### Given records

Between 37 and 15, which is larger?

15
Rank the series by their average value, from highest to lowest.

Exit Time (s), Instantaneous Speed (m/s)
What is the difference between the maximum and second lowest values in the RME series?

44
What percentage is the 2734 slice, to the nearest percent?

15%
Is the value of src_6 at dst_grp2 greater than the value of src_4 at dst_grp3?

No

---

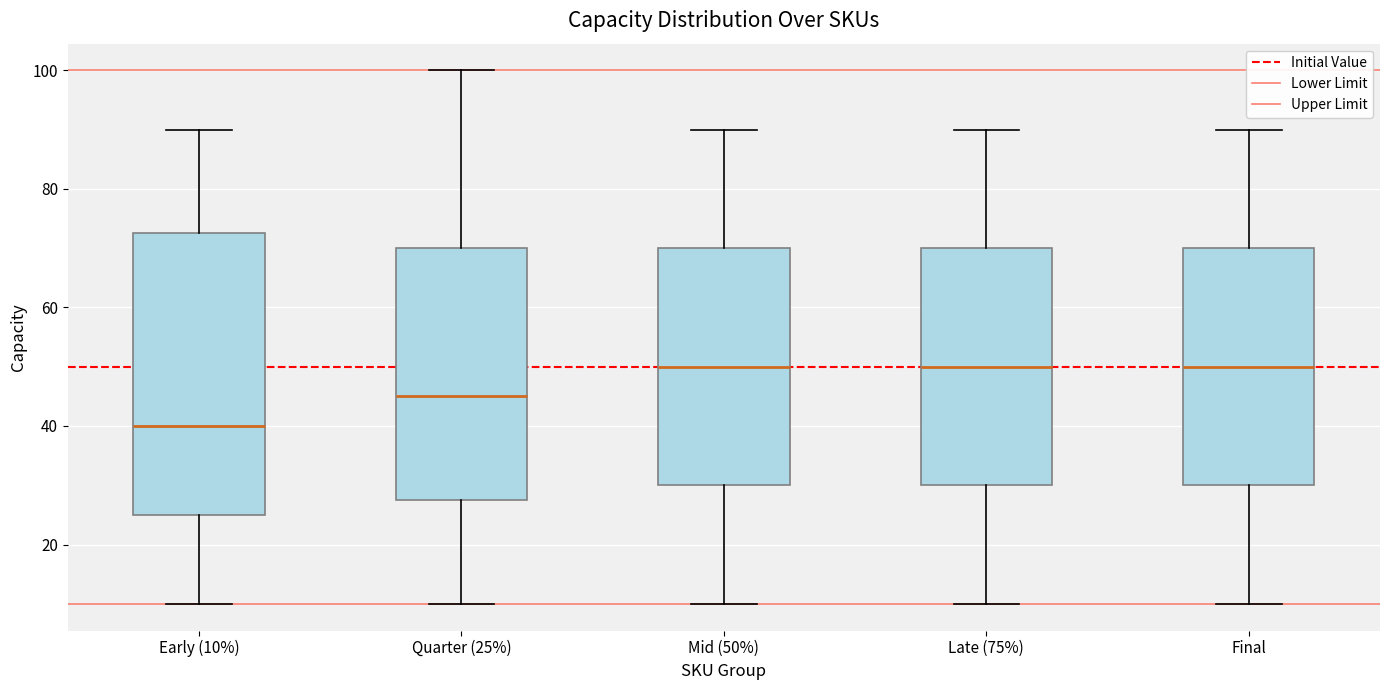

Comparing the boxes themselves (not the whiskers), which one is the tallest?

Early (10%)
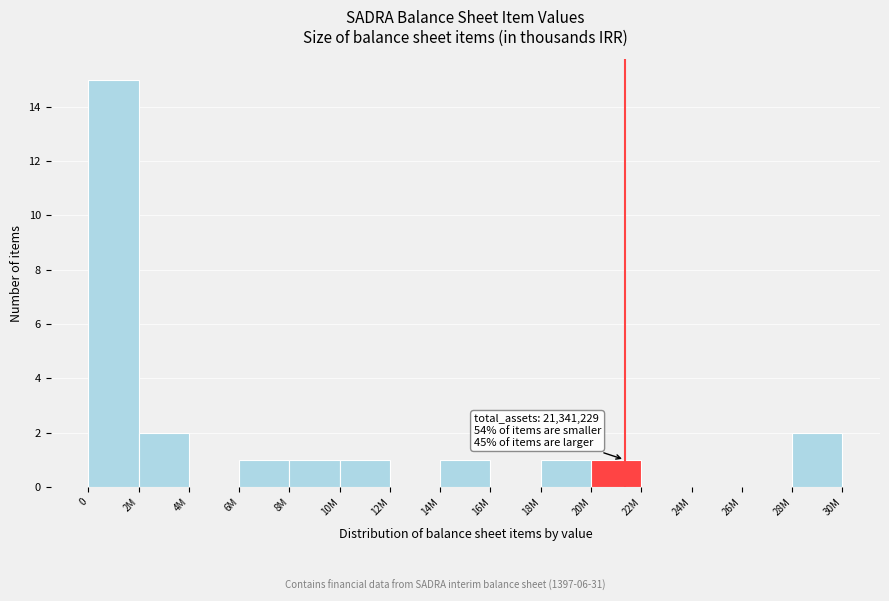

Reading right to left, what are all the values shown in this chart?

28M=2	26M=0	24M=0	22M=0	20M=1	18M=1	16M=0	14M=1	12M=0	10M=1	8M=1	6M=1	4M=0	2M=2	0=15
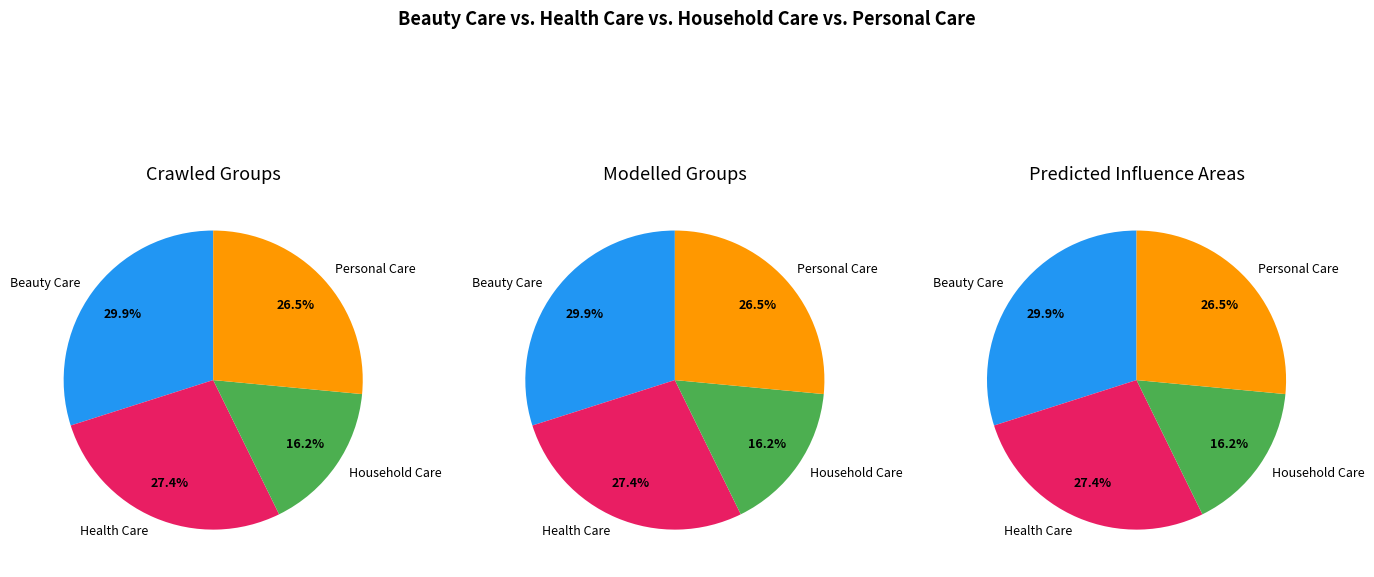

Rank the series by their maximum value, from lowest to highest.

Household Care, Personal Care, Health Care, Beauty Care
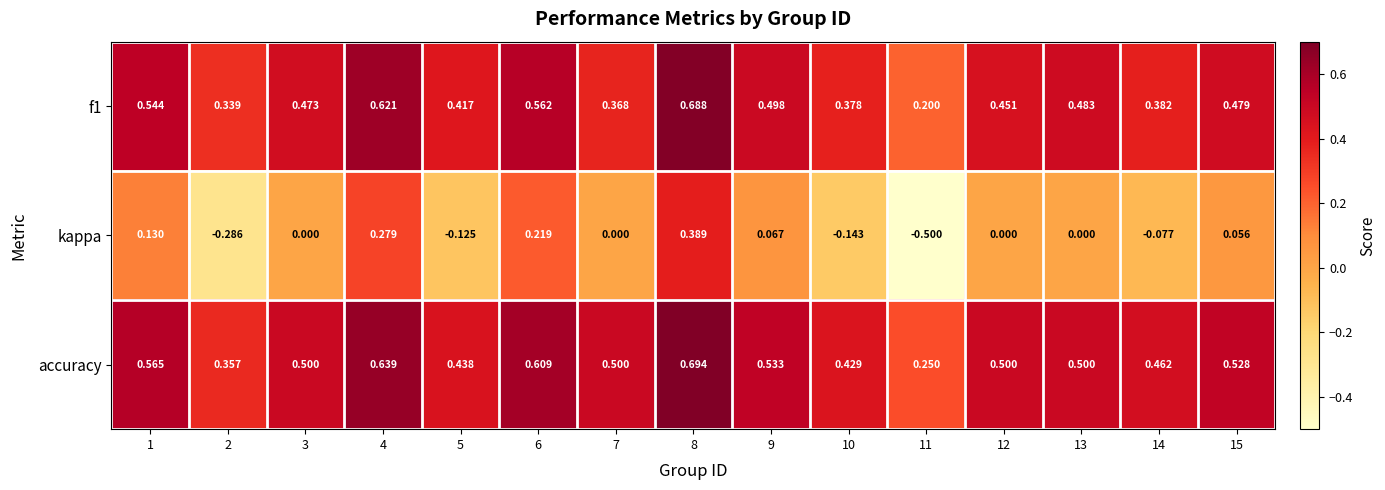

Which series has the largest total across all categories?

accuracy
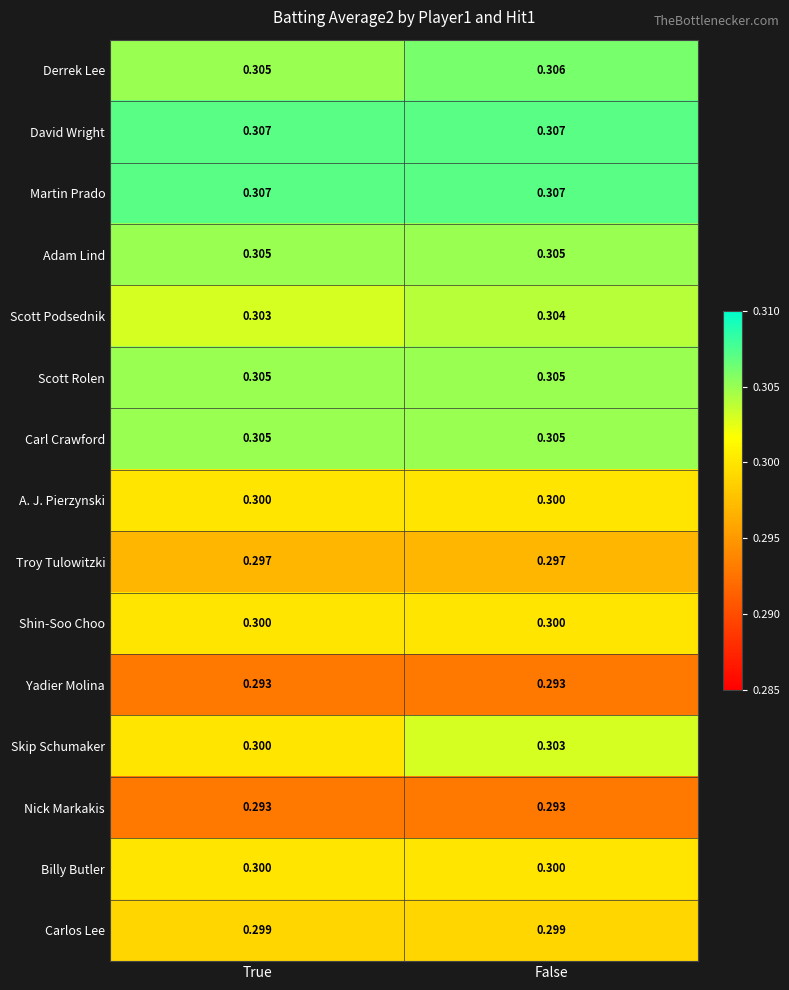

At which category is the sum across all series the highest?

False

### Exercise instructions
Recast the lines above as a numbered list, starting with the line containing "Between 37 and 15, which is larger?" and going down through the line containing "Is the value". Include both of those lines and drop any blank lines.

### Exercise solution
1. Between 37 and 15, which is larger?
2. 15
3. Rank the series by their average value, from highest to lowest.
4. Exit Time (s), Instantaneous Speed (m/s)
5. What is the difference between the maximum and second lowest values in the RME series?
6. 44
7. What percentage is the 2734 slice, to the nearest percent?
8. 15%
9. Is the value of src_6 at dst_grp2 greater than the value of src_4 at dst_grp3?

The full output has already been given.